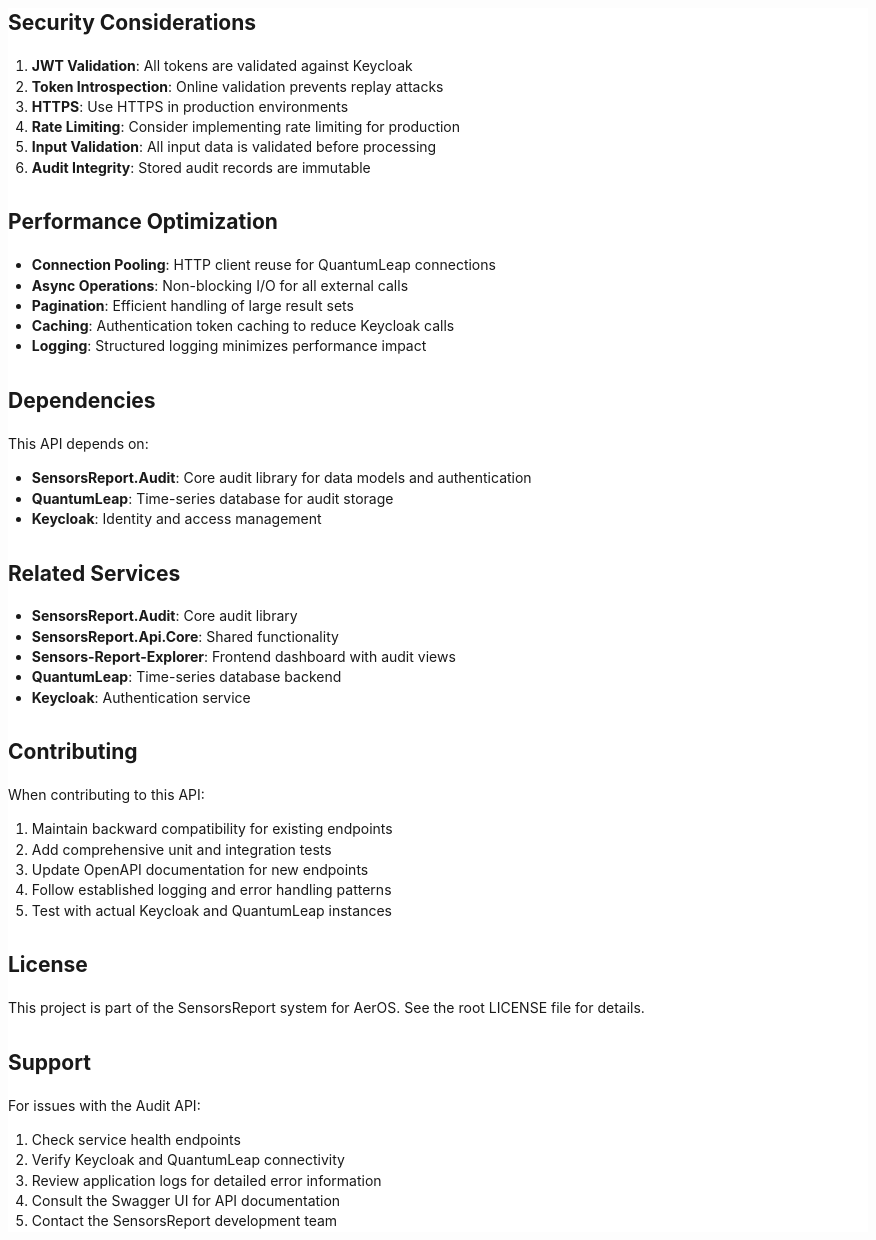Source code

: ## Security Considerations

1. **JWT Validation**: All tokens are validated against Keycloak
2. **Token Introspection**: Online validation prevents replay attacks
3. **HTTPS**: Use HTTPS in production environments
4. **Rate Limiting**: Consider implementing rate limiting for production
5. **Input Validation**: All input data is validated before processing
6. **Audit Integrity**: Stored audit records are immutable

## Performance Optimization

- **Connection Pooling**: HTTP client reuse for QuantumLeap connections
- **Async Operations**: Non-blocking I/O for all external calls
- **Pagination**: Efficient handling of large result sets
- **Caching**: Authentication token caching to reduce Keycloak calls
- **Logging**: Structured logging minimizes performance impact

## Dependencies

This API depends on:
- **SensorsReport.Audit**: Core audit library for data models and authentication
- **QuantumLeap**: Time-series database for audit storage
- **Keycloak**: Identity and access management

## Related Services

- **SensorsReport.Audit**: Core audit library
- **SensorsReport.Api.Core**: Shared functionality
- **Sensors-Report-Explorer**: Frontend dashboard with audit views
- **QuantumLeap**: Time-series database backend
- **Keycloak**: Authentication service

## Contributing

When contributing to this API:
1. Maintain backward compatibility for existing endpoints
2. Add comprehensive unit and integration tests
3. Update OpenAPI documentation for new endpoints
4. Follow established logging and error handling patterns
5. Test with actual Keycloak and QuantumLeap instances

## License

This project is part of the SensorsReport system for AerOS. See the root LICENSE file for details.

## Support

For issues with the Audit API:
1. Check service health endpoints
2. Verify Keycloak and QuantumLeap connectivity
3. Review application logs for detailed error information
4. Consult the Swagger UI for API documentation
5. Contact the SensorsReport development team
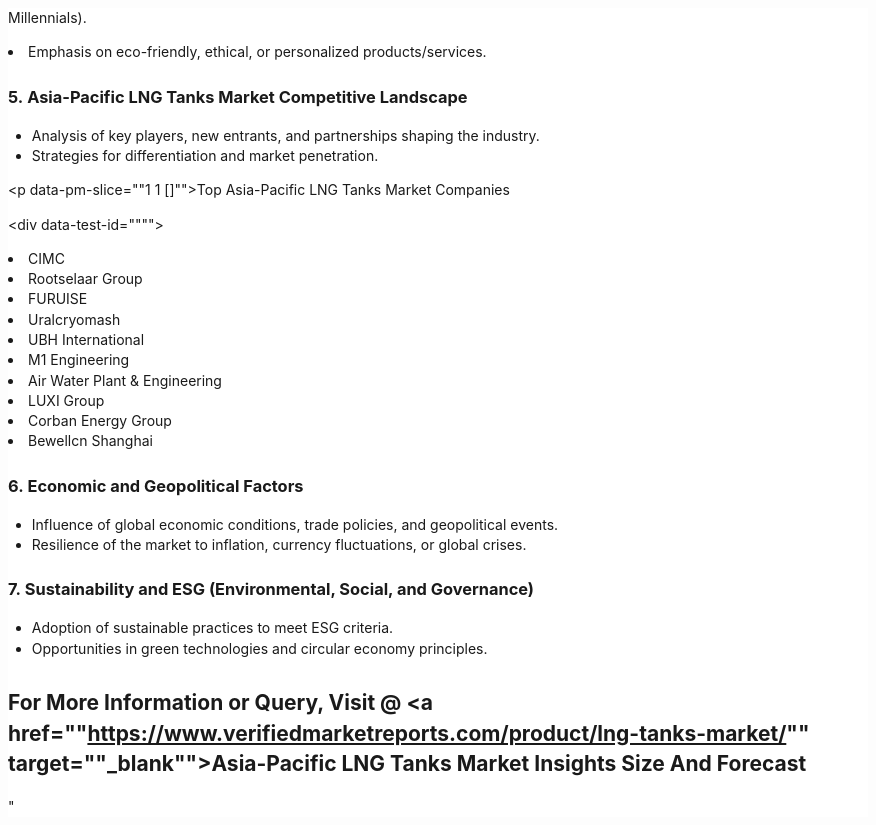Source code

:Millennials).</li><li>Emphasis on eco-friendly, ethical, or personalized products/services.</li></ul><h3>5.&nbsp;<strong>Asia-Pacific LNG Tanks Market Competitive Landscape</strong></h3><ul><li>Analysis of key players, new entrants, and partnerships shaping the industry.</li><li>Strategies for differentiation and market penetration.</li></ul><p data-pm-slice=""1 1 []"">Top Asia-Pacific LNG Tanks Market Companies</p><div data-test-id=""""><p><li>CIMC</li><li> Rootselaar Group</li><li> FURUISE</li><li> Uralcryomash</li><li> UBH International</li><li> M1 Engineering</li><li> Air Water Plant & Engineering</li><li> LUXI Group</li><li> Corban Energy Group</li><li> Bewellcn Shanghai</li></p></div><h3>6.&nbsp;<strong>Economic and Geopolitical Factors</strong></h3><ul><li>Influence of global economic conditions, trade policies, and geopolitical events.</li><li>Resilience of the market to inflation, currency fluctuations, or global crises.</li></ul><h3>7.&nbsp;<strong>Sustainability and ESG (Environmental, Social, and Governance)</strong></h3><ul><li>Adoption of sustainable practices to meet ESG criteria.</li><li>Opportunities in green technologies and circular economy principles.</li></ul><h2><strong>For More Information or Query, Visit @&nbsp;</strong><a href=""https://www.verifiedmarketreports.com/product/lng-tanks-market/"" target=""_blank"">Asia-Pacific LNG Tanks Market Insights Size And Forecast</a></h2>"
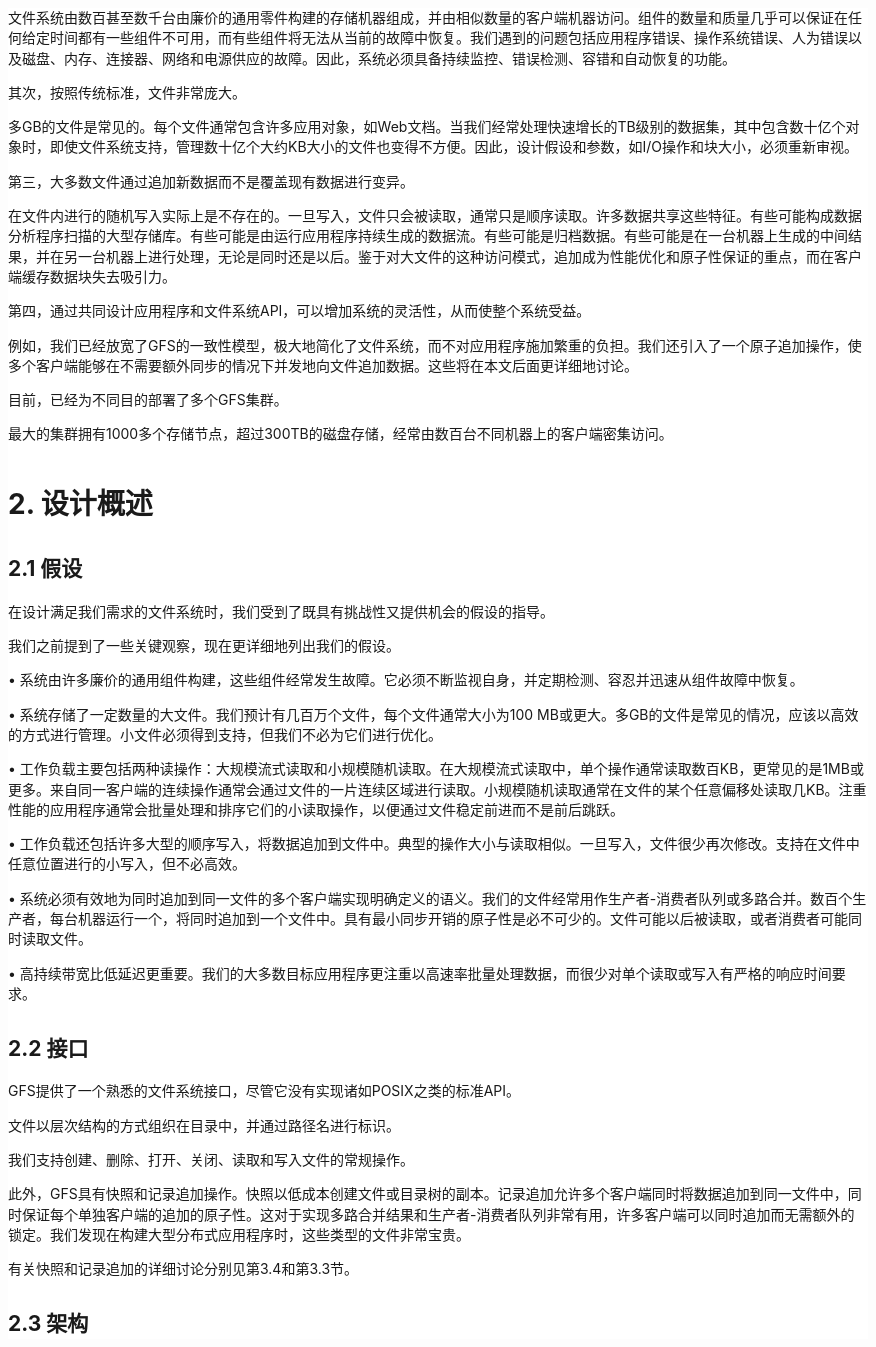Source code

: 文件系统由数百甚至数千台由廉价的通用零件构建的存储机器组成，并由相似数量的客户端机器访问。组件的数量和质量几乎可以保证在任何给定时间都有一些组件不可用，而有些组件将无法从当前的故障中恢复。我们遇到的问题包括应用程序错误、操作系统错误、人为错误以及磁盘、内存、连接器、网络和电源供应的故障。因此，系统必须具备持续监控、错误检测、容错和自动恢复的功能。

其次，按照传统标准，文件非常庞大。

多GB的文件是常见的。每个文件通常包含许多应用对象，如Web文档。当我们经常处理快速增长的TB级别的数据集，其中包含数十亿个对象时，即使文件系统支持，管理数十亿个大约KB大小的文件也变得不方便。因此，设计假设和参数，如I/O操作和块大小，必须重新审视。

第三，大多数文件通过追加新数据而不是覆盖现有数据进行变异。

在文件内进行的随机写入实际上是不存在的。一旦写入，文件只会被读取，通常只是顺序读取。许多数据共享这些特征。有些可能构成数据分析程序扫描的大型存储库。有些可能是由运行应用程序持续生成的数据流。有些可能是归档数据。有些可能是在一台机器上生成的中间结果，并在另一台机器上进行处理，无论是同时还是以后。鉴于对大文件的这种访问模式，追加成为性能优化和原子性保证的重点，而在客户端缓存数据块失去吸引力。

第四，通过共同设计应用程序和文件系统API，可以增加系统的灵活性，从而使整个系统受益。

例如，我们已经放宽了GFS的一致性模型，极大地简化了文件系统，而不对应用程序施加繁重的负担。我们还引入了一个原子追加操作，使多个客户端能够在不需要额外同步的情况下并发地向文件追加数据。这些将在本文后面更详细地讨论。

目前，已经为不同目的部署了多个GFS集群。

最大的集群拥有1000多个存储节点，超过300TB的磁盘存储，经常由数百台不同机器上的客户端密集访问。

# 2. 设计概述

## 2.1 假设

在设计满足我们需求的文件系统时，我们受到了既具有挑战性又提供机会的假设的指导。

我们之前提到了一些关键观察，现在更详细地列出我们的假设。

• 系统由许多廉价的通用组件构建，这些组件经常发生故障。它必须不断监视自身，并定期检测、容忍并迅速从组件故障中恢复。

• 系统存储了一定数量的大文件。我们预计有几百万个文件，每个文件通常大小为100 MB或更大。多GB的文件是常见的情况，应该以高效的方式进行管理。小文件必须得到支持，但我们不必为它们进行优化。

• 工作负载主要包括两种读操作：大规模流式读取和小规模随机读取。在大规模流式读取中，单个操作通常读取数百KB，更常见的是1MB或更多。来自同一客户端的连续操作通常会通过文件的一片连续区域进行读取。小规模随机读取通常在文件的某个任意偏移处读取几KB。注重性能的应用程序通常会批量处理和排序它们的小读取操作，以便通过文件稳定前进而不是前后跳跃。

• 工作负载还包括许多大型的顺序写入，将数据追加到文件中。典型的操作大小与读取相似。一旦写入，文件很少再次修改。支持在文件中任意位置进行的小写入，但不必高效。

• 系统必须有效地为同时追加到同一文件的多个客户端实现明确定义的语义。我们的文件经常用作生产者-消费者队列或多路合并。数百个生产者，每台机器运行一个，将同时追加到一个文件中。具有最小同步开销的原子性是必不可少的。文件可能以后被读取，或者消费者可能同时读取文件。

• 高持续带宽比低延迟更重要。我们的大多数目标应用程序更注重以高速率批量处理数据，而很少对单个读取或写入有严格的响应时间要求。

## 2.2 接口

GFS提供了一个熟悉的文件系统接口，尽管它没有实现诸如POSIX之类的标准API。

文件以层次结构的方式组织在目录中，并通过路径名进行标识。

我们支持创建、删除、打开、关闭、读取和写入文件的常规操作。

此外，GFS具有快照和记录追加操作。快照以低成本创建文件或目录树的副本。记录追加允许多个客户端同时将数据追加到同一文件中，同时保证每个单独客户端的追加的原子性。这对于实现多路合并结果和生产者-消费者队列非常有用，许多客户端可以同时追加而无需额外的锁定。我们发现在构建大型分布式应用程序时，这些类型的文件非常宝贵。

有关快照和记录追加的详细讨论分别见第3.4和第3.3节。

## 2.3 架构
§
#### PROBLEM STATEMENT
Write out, word for word, the lines from the first line of the entries through the one containing "## Performance Optimization", both included. Leave out the pictures.

#### YOUR RESPONSE
Source code

: ## Security Considerations

1. **JWT Validation**: All tokens are validated against Keycloak
2. **Token Introspection**: Online validation prevents replay attacks
3. **HTTPS**: Use HTTPS in production environments
4. **Rate Limiting**: Consider implementing rate limiting for production
5. **Input Validation**: All input data is validated before processing
6. **Audit Integrity**: Stored audit records are immutable

## Performance Optimization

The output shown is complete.